As of the mid-2020s, cell phone response rates have themselves declined substantially — below 4% in some commercial polls. The next coverage transition may not be to a new telephone mode at all, but to text-to-web or passive data approaches that raise entirely different coverage concerns. The lesson of the cell phone transition is to watch for structural shifts in how target populations communicate, and to assume that any existing sampling frame is aging toward obsolescence.


Weighting: Correcting for What Went Wrong

Even the best-designed probability sample will produce a sample that doesn't perfectly match the target population in demographic composition. Some groups will be overrepresented (because they answer the phone more readily, because they're oversampled by design, because response rates differ); others will be underrepresented. Weighting is the process of adjusting for these imbalances.

Post-Stratification Weighting

Post-stratification is the simplest and most common weighting approach. You compare the demographic composition of your sample to the known composition of the target population (from the Census or voter file), and assign each respondent a weight that increases if their demographic group is underrepresented and decreases if it's overrepresented.

If women are 53% of your target population but 60% of your sample, women are overrepresented. You give each female respondent a weight of 53/60 ≈ 0.88. If men are 47% of the target but 40% of the sample, each male respondent gets a weight of 47/40 ≈ 1.18. After weighting, the sample's gender composition matches the population.

You can post-stratify on multiple variables simultaneously (age, race, education, party registration). The more variables you include, the more precisely your sample will match the population — but the more complex the weighting procedure becomes.

Raking (Iterative Proportional Fitting)

When you want to weight on multiple variables simultaneously, raking is the standard algorithm. Also called iterative proportional fitting, raking adjusts weights sequentially across variables — first matching on gender, then on age, then on race, then cycling back to gender — until all the marginal distributions match their population targets simultaneously.

Raking doesn't require you to specify the full joint distribution (e.g., the exact percentage of 35-49-year-old Black women). It only requires marginal distributions (the gender distribution, the age distribution, the race distribution). This makes it practical when the full joint distribution is unknown or when the sample is too small to estimate it reliably.

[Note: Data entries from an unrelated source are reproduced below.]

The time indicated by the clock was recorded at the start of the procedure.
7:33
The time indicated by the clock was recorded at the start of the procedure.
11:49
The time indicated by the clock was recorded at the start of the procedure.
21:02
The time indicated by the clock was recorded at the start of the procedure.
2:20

Multilevel Regression and Poststratification (MRP)

Multilevel Regression and Poststratification — universally abbreviated as MRP, and sometimes called "Mister P" — is a more sophisticated approach that has become increasingly influential in political polling, especially for estimating opinion in small geographies.

The conceptual logic of MRP has two steps:

Step 1: Build a multilevel regression model. Using survey data, estimate a regression model predicting the opinion of interest (candidate preference, issue support) as a function of individual-level demographic characteristics (age, race, education, gender) and geographic characteristics (state, region, urbanicity). Use multilevel ("hierarchical") modeling to allow the relationship between demographics and opinion to vary across geographic units, borrowing strength from similar states/regions when data is sparse.

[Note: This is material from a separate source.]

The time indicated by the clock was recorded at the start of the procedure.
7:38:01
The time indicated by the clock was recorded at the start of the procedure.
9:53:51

Step 2: Poststratify. The U.S. Census provides counts of every combination of demographic characteristics in every geographic unit. Using your regression model, generate a predicted opinion for each demographic cell in each geography. Then weight these predictions by the actual population in each cell and sum up to get the population-level estimate.

The power of MRP comes from step 2. Even if you only interviewed 1,000 people nationally, your model can generate estimates for each of the 435 congressional districts — because the model borrows information from similar districts when any specific district has few respondents. This is how media organizations and academic researchers produce congressional-district-level opinion estimates from national surveys that would otherwise have far too few respondents per district.

For Meridian's Garza-Whitfield poll, Vivian explains MRP to Carlos as follows: "Imagine you only interviewed 20 Latino voters in the southern metro area. That's not enough for a reliable direct estimate. But if you build a model that uses what you know about Latino voters across the whole state — and what you know about how the southern metro area differs from other regions — you can produce an estimate for southern metro Latinos that's better than just averaging those 20 responses."

💡 Intuition: MRP as Informed Extrapolation

MRP is sometimes criticized for "making up" estimates where data is thin. A fairer description is that it's making informed estimates based on systematic patterns in the data — the same thing that any model does. A doctor who doesn't have a direct measurement of your blood pressure can estimate it from your age, weight, and other health indicators. That estimate isn't as good as a direct measurement, but it's far better than a random guess. MRP works similarly: it uses systematic demographic patterns to generate estimates in data-sparse areas, clearly flagged as model-based rather than direct measurements.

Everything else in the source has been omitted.